Would you kill and eat your mother?
Well, I wouldn’t tie her in a cattle shed either!
That is what they know. Then begins the desperate search to make an emotional stand sound logical.
No one can know what they don’t know. What sort of an intellectual capital have we created that there are so many among our masses who are unaware of the reasoning behind fundamental rights? What sort of an intellectual capital have we created that there are so many left in ignorance that they can be fodder for opportunists to feed ideas for political profit? How is it that we can have a country where the population of cows rivals that of states, and yet the products of our education have no idea of the economy cattle sustain beyond religious faith?
The cow is just an example. This kind of deficit of reasoning that results in dangerous, life threatening outrage can be traced to a lack of adequate information, lack of education, lack of public debate.
We could sneer at them for their stupidity, but it would be useful to remember that we are all products of our circumstances. None of us were born wise. None of us stop learning. All of us learn in various ways unique to us that trigger deeper thought on assumptions that often lead to complete changes in views.
Whose responsibility is it to inculcate such thought? Actually, no one’s. Today, we have an abundance of activists pointing out problems and demanding solutions from governments and advocating change, but relatively few reformers who create change regardless of society or government. Governments themselves have over and over abdicated this responsibility. Remember, it wasn’t fanatics ruling when we chose to embrace liberalism so thoroughly that our films went from coolie and mazdoor heroes to flashy cars and item girls. It wasn’t fanatics in rule when our media chased wealth so thoroughly that national integration was no longer for public content. No more ek chidiya anek chidiya and mile sur mera tumhara. Now paisa bolta hain.
Well, paisa spoke. It spoke so loud that it created an entire fantasy world for youth who never experienced a public space where children dreamed of becoming teachers and scientists instead of MBAs and MNC employees. It never told them of social injustices and showed them films like Amar Prem. Their world is one where these ugly things don’t happen. In fact, they are “less privileged”, if you look at the bling they are bombarded with as “normal”.
You cannot expect private individuals to educate public intellect. You cannot even force them to speak so that they are understood by masses without violating their rights to free speech. That almost sounds like forced conscription for weapons of mass instruction. Something a government will never bring about regardless of political party in power, because idiots are easier to con with pipe dreams than people asking why midday meals are so pathetic and where the money went.
So who is left, whose responsibility it is to create intellectual capital?
No one’s. It is a responsibility abdicated by one and all.

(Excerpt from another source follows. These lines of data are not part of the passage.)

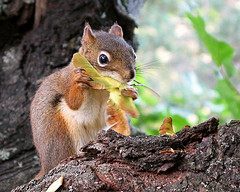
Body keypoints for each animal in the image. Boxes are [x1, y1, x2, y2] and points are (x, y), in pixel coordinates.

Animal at [31, 23, 138, 178]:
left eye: (133, 54)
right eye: (103, 59)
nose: (130, 75)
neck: (102, 88)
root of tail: (45, 166)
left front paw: (131, 92)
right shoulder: (66, 82)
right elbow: (73, 102)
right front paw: (79, 81)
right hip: (62, 135)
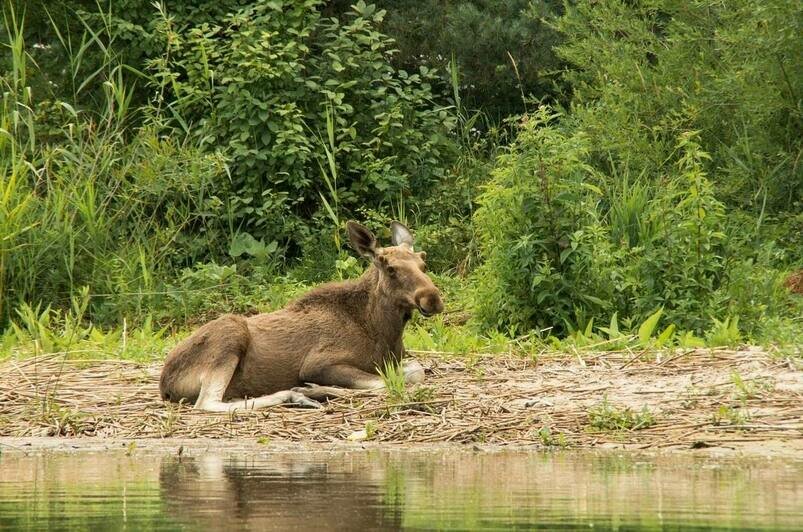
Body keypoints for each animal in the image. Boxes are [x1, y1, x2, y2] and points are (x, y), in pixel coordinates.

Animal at [159, 220, 442, 412]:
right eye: (391, 269)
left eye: (423, 263)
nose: (432, 298)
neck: (382, 330)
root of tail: (164, 384)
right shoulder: (318, 363)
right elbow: (387, 381)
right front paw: (316, 388)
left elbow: (415, 371)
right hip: (230, 333)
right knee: (207, 402)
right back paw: (295, 395)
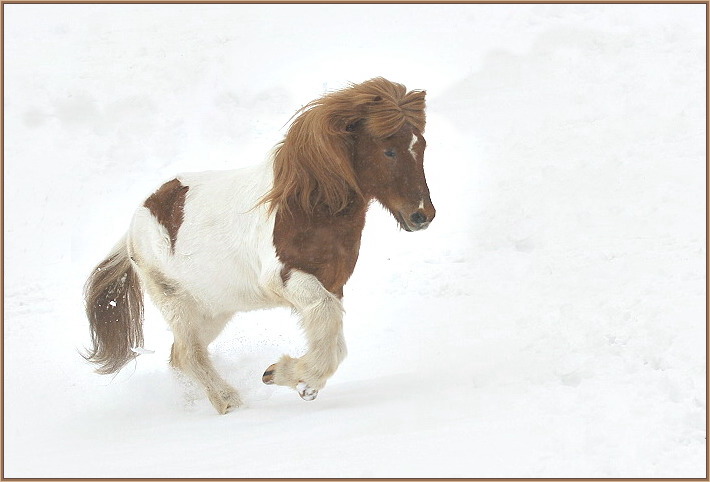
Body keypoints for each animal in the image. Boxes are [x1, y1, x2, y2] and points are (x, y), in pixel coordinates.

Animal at [85, 78, 436, 414]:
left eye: (421, 146)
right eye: (389, 151)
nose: (422, 215)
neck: (306, 205)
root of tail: (135, 223)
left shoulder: (332, 285)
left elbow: (332, 338)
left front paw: (303, 384)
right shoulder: (287, 279)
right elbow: (328, 326)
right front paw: (282, 374)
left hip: (213, 310)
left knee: (179, 357)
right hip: (177, 302)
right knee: (190, 355)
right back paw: (229, 402)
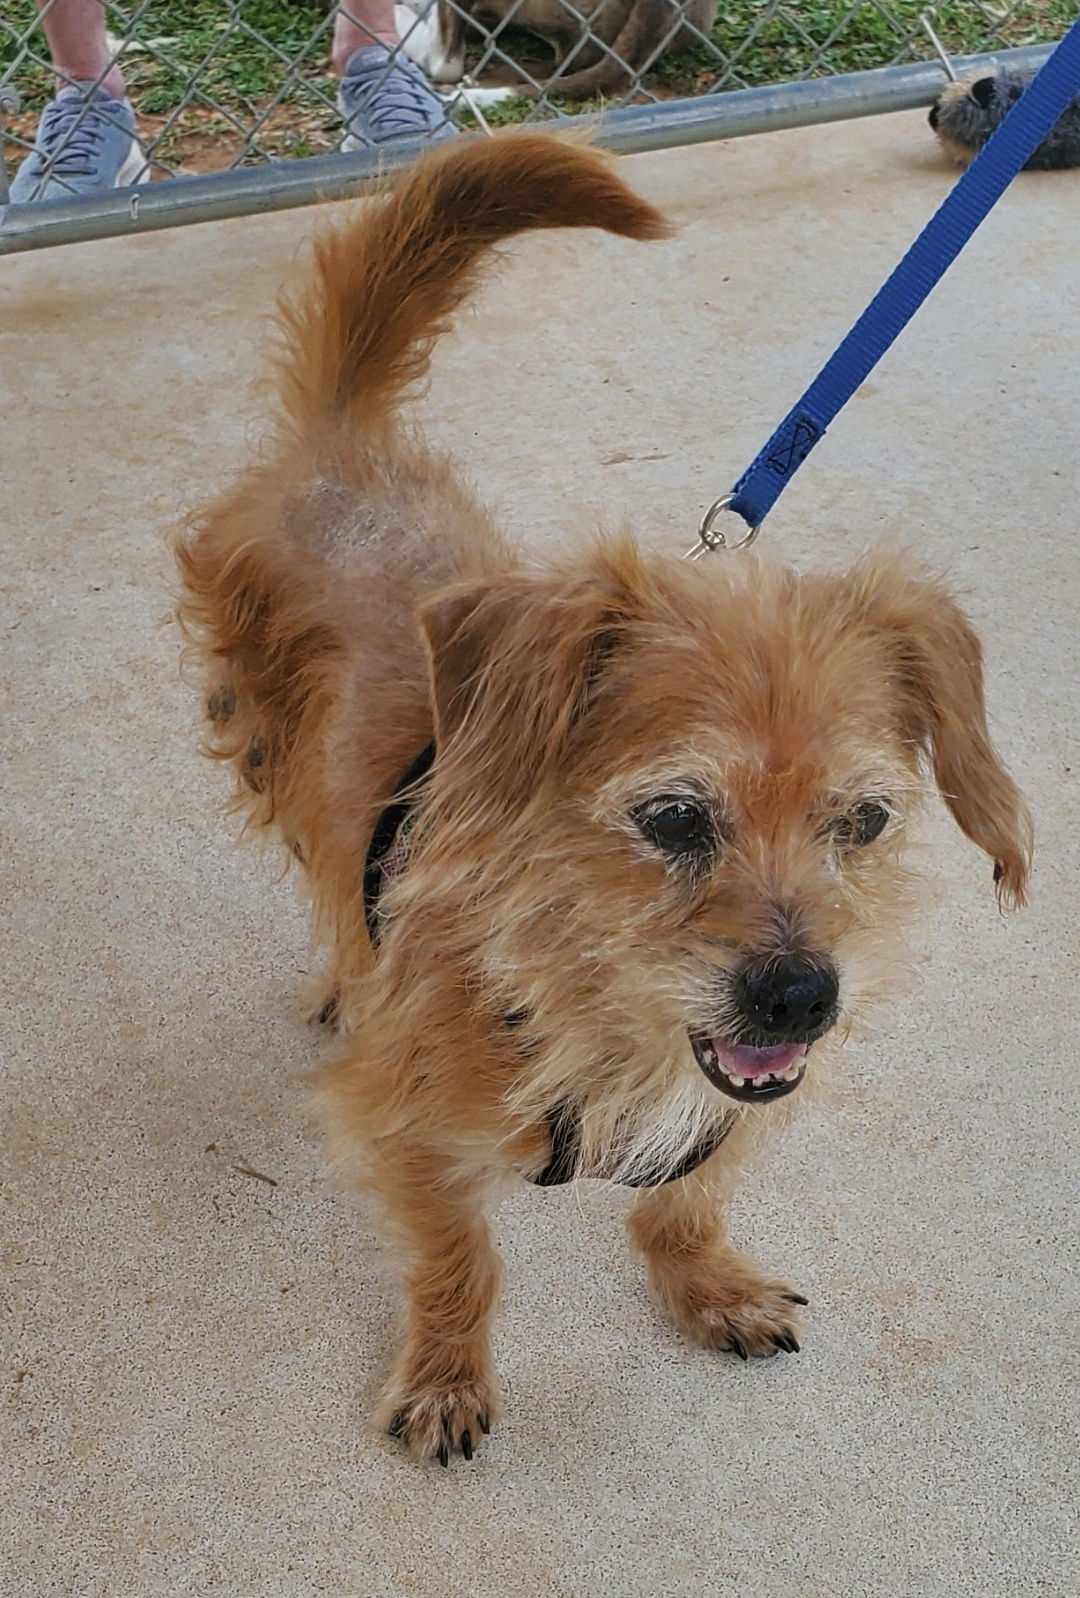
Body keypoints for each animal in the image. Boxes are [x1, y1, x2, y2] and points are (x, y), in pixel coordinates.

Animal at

But I can tell you what will happen if we do not have a more thinking citizenry. We will burn each other to the ground when incited by opportunists for goals that won’t give us a thing beyond the heady sense of being the neighbourhood’s biggest bully. Regardless of whether it is the left or the right, the dalits or the brahmins, the Muslims or the Hindutvawadis, everyone will burn. No matter who the opportunists, the ones dying in street fights are always cannon fodder.